Burton V. Wides, a Washington attorney representing the Haitian president, said the Aristide camp is concerned about possible U.S. interference in matters that should be decided by the Haitian government.

“To the extent that there is an effort, however subtle, to take that (control) away from the government and act like the U.S. government is the emperor, there will be trouble,” Wides said.

The U.S. government advised Aristide to slash the size of Haiti’s 7,000-member army, establish a civilian-controlled police force and rid the police of the often-brutal officers who served under the military government. Those steps are also on Aristide’s own priority list, so no disagreement is expected there.

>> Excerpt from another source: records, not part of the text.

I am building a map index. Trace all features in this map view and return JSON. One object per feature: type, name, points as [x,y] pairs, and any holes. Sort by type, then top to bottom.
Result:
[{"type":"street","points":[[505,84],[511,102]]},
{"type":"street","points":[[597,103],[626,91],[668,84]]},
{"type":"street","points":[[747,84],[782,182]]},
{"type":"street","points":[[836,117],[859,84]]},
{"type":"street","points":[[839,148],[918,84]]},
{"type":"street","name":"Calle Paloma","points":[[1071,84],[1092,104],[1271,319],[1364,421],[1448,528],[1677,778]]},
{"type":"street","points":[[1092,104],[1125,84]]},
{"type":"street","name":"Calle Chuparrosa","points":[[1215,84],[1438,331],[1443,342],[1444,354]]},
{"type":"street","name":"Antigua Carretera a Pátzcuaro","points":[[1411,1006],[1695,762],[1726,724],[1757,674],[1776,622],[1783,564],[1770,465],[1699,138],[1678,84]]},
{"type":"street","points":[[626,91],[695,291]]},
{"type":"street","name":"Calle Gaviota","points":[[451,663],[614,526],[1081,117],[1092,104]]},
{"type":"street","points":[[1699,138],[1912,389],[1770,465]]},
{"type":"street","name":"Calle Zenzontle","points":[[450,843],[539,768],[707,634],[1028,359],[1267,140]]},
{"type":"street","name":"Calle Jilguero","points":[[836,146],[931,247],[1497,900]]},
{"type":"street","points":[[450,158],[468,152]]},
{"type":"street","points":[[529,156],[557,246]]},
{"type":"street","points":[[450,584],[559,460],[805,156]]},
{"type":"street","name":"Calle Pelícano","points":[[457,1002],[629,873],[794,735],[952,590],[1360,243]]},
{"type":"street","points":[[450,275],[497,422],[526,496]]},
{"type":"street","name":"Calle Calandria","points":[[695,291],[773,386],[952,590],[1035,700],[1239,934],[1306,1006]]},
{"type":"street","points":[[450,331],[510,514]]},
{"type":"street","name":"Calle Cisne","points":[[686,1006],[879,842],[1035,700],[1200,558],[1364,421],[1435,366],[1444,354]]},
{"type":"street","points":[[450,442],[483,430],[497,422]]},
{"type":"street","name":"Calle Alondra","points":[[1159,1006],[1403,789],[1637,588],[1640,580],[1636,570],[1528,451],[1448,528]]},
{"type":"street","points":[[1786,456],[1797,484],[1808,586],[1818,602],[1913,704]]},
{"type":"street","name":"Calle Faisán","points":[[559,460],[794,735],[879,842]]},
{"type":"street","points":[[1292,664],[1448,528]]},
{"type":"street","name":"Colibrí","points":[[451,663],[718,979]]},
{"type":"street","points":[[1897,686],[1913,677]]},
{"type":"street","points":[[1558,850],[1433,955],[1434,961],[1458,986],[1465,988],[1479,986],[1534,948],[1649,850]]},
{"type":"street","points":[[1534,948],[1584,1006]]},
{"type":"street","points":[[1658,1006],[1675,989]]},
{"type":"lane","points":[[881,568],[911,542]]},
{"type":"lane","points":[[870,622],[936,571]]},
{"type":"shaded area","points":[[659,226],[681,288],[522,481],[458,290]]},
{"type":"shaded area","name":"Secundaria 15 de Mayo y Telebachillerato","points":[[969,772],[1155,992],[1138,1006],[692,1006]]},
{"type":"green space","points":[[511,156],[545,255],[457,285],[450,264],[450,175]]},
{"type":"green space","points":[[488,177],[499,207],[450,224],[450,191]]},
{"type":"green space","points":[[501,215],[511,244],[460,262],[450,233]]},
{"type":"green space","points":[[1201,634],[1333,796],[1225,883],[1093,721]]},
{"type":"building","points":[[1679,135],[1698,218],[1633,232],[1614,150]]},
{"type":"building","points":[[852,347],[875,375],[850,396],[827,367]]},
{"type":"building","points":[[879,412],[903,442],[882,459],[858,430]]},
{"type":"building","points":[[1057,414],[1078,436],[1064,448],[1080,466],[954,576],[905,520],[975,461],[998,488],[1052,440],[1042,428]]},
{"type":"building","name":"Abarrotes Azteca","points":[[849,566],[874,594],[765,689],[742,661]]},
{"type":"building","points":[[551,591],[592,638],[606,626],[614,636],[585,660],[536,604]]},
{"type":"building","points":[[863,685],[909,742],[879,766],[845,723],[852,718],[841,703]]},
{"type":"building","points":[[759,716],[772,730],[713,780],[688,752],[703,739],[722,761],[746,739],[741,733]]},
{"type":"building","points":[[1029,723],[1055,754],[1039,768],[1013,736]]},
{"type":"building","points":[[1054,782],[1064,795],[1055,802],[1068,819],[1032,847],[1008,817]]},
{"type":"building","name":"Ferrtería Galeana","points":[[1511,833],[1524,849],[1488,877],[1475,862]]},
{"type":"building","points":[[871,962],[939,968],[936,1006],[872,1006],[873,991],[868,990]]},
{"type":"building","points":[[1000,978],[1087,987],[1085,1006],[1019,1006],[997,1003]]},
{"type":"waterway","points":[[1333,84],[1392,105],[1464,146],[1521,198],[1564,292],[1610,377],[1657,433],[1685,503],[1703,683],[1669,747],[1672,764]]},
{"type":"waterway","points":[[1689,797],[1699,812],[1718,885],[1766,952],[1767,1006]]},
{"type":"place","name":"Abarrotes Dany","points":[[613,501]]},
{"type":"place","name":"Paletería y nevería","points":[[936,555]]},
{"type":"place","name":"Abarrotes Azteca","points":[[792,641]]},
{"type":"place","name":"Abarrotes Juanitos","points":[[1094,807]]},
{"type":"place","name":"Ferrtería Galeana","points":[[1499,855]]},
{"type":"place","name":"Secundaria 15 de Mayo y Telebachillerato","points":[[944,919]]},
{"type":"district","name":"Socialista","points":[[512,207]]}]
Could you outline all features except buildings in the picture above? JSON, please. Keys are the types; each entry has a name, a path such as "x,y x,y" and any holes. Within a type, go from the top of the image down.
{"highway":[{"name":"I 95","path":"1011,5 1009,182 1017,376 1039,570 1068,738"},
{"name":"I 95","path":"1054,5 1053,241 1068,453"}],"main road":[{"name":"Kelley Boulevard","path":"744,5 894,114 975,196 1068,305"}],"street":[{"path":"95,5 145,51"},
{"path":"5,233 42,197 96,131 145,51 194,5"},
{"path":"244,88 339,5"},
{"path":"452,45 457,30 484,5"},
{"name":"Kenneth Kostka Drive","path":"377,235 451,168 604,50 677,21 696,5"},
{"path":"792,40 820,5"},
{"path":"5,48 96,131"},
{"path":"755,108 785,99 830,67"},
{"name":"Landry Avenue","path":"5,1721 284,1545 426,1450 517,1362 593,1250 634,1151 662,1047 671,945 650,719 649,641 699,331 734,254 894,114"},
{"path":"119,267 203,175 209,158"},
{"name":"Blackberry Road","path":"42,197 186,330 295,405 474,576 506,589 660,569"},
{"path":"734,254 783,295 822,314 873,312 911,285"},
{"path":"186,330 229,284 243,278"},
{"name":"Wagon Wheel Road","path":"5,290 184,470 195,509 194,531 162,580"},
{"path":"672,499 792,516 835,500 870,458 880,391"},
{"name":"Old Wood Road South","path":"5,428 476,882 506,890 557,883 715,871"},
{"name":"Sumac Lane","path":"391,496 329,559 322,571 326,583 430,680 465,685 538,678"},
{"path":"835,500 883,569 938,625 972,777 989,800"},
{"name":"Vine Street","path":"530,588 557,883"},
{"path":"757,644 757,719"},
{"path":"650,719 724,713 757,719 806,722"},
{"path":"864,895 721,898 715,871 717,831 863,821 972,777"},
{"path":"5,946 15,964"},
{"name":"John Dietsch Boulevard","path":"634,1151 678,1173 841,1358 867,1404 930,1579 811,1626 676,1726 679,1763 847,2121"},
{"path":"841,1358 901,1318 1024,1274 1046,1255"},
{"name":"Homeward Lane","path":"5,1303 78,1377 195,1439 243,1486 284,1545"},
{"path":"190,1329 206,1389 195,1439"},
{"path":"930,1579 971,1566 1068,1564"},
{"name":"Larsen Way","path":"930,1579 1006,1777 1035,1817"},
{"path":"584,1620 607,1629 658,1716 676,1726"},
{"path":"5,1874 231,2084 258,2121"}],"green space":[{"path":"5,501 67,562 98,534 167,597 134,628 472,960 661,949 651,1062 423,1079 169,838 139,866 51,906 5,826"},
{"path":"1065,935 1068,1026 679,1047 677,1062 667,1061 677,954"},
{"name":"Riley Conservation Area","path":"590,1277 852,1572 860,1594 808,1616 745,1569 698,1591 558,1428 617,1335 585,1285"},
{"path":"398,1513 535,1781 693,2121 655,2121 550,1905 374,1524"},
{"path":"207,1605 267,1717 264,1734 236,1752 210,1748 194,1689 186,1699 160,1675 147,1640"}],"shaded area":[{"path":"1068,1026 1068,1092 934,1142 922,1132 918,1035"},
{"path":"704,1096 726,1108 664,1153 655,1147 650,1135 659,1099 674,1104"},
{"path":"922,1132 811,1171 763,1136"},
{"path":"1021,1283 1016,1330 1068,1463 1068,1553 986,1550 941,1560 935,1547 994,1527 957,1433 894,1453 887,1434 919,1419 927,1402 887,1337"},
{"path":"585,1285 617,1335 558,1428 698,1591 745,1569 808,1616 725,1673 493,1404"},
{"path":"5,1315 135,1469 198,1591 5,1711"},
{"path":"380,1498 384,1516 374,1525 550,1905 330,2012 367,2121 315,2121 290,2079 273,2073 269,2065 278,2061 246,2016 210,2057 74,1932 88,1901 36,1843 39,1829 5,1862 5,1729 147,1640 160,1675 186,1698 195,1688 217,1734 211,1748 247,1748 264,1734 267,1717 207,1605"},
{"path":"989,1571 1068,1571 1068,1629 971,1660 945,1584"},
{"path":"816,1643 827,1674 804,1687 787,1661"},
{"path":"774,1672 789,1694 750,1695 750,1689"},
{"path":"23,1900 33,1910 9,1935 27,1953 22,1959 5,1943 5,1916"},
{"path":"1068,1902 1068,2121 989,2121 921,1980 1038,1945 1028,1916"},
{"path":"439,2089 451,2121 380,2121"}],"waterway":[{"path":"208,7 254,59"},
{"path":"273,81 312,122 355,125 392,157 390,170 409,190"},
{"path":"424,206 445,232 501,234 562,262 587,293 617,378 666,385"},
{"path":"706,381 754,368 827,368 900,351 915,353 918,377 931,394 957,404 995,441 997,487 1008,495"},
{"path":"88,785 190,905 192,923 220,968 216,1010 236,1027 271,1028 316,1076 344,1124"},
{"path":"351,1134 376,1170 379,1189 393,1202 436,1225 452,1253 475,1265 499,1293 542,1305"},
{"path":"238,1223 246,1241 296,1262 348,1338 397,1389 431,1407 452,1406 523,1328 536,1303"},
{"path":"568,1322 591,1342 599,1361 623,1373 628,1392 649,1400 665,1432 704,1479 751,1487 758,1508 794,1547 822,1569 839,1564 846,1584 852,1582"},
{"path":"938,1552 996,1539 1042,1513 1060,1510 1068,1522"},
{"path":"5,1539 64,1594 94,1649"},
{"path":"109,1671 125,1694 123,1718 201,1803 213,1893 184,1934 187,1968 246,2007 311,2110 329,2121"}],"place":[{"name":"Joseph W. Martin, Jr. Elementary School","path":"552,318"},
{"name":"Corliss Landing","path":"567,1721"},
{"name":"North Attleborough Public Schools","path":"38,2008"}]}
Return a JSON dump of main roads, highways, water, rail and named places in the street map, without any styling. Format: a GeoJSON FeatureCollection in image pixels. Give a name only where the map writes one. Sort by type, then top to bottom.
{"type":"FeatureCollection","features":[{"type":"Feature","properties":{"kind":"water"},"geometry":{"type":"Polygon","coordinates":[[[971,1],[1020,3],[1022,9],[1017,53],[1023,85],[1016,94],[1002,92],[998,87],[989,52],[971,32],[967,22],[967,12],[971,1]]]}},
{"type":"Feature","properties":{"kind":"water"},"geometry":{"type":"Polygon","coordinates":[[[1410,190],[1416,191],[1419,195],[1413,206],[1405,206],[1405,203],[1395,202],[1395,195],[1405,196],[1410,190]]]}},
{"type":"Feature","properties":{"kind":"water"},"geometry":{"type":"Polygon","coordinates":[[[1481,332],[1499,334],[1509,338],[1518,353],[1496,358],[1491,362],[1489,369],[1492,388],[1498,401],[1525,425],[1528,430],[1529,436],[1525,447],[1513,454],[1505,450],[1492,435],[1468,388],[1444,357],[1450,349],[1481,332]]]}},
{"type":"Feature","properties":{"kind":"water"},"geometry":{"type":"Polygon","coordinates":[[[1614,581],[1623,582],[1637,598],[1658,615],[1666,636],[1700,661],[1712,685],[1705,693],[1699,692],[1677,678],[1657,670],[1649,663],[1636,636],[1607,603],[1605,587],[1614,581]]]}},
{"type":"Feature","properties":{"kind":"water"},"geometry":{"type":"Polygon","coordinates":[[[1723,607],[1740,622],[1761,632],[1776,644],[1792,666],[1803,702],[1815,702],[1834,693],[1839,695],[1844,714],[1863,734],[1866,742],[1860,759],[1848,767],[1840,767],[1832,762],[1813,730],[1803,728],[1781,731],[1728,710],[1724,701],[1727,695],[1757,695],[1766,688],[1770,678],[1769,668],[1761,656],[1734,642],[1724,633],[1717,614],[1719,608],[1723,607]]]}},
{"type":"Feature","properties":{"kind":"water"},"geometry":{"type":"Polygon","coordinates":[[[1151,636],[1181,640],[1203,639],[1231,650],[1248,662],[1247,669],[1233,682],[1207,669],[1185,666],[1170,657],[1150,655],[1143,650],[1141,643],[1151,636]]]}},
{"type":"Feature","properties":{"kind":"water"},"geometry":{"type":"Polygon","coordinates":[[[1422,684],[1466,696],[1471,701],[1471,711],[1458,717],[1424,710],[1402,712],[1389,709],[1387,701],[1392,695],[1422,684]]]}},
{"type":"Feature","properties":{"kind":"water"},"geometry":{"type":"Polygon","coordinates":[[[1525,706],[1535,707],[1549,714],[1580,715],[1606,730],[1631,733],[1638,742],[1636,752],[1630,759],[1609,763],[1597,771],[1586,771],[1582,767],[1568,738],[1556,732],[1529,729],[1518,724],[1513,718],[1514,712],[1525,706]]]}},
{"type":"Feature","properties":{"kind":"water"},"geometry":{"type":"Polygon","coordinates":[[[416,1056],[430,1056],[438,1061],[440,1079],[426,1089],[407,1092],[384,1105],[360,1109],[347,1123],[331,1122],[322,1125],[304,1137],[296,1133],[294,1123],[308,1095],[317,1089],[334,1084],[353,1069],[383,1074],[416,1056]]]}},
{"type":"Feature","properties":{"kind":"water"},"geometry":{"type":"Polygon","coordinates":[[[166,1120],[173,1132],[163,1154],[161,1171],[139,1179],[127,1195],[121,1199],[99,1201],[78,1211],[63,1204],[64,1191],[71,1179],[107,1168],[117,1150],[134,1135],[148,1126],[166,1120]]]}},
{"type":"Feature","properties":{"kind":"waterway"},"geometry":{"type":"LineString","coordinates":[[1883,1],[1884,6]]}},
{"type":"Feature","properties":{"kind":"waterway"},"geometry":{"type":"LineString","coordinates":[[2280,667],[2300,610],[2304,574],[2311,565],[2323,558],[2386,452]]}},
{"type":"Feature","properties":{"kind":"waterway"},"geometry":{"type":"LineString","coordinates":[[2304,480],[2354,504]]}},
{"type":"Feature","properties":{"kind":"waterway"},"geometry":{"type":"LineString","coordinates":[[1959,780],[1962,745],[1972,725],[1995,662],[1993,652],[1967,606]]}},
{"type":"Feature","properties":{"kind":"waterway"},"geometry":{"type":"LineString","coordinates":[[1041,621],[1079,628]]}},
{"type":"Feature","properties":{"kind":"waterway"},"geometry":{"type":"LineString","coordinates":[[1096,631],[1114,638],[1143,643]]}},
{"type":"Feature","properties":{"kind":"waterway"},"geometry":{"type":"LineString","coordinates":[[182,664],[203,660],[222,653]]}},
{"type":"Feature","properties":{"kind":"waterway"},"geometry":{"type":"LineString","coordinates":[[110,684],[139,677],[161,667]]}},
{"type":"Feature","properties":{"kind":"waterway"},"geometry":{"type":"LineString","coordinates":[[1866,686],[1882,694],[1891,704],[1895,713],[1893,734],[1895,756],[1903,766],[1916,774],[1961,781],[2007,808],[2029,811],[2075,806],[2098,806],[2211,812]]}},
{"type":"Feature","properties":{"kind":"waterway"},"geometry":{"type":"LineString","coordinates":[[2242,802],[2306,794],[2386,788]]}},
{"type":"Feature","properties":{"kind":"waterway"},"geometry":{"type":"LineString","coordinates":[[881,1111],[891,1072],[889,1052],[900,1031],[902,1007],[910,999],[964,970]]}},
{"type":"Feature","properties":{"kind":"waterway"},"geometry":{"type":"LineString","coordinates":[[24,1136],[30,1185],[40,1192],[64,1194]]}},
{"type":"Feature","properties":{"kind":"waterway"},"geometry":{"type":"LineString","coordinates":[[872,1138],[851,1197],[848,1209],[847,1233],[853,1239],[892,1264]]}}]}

At U.S. urging, Aristide and his economic advisers have developed a $1-billion economic recovery plan that Washington, the European Union, Japan and other donors will help to finance. Despite the Marxist economics that marked his earlier career, Aristide has given a hearty endorsement to U.S. economic priorities, which are intended to pay off Haiti’s international debt, strengthen the private sector and generate jobs for the country’s unemployed poor.

Assuming that Aristide is sincere in what he says he plans to do when he regains office, there should be a substantial honeymoon in relations between the U.S. government and the new Haitian regime.

But some experts say that both sides can expect trouble if Aristide is unable to meet the expectations of a Haitian public, which clearly expects conditions to become far better than they have ever been.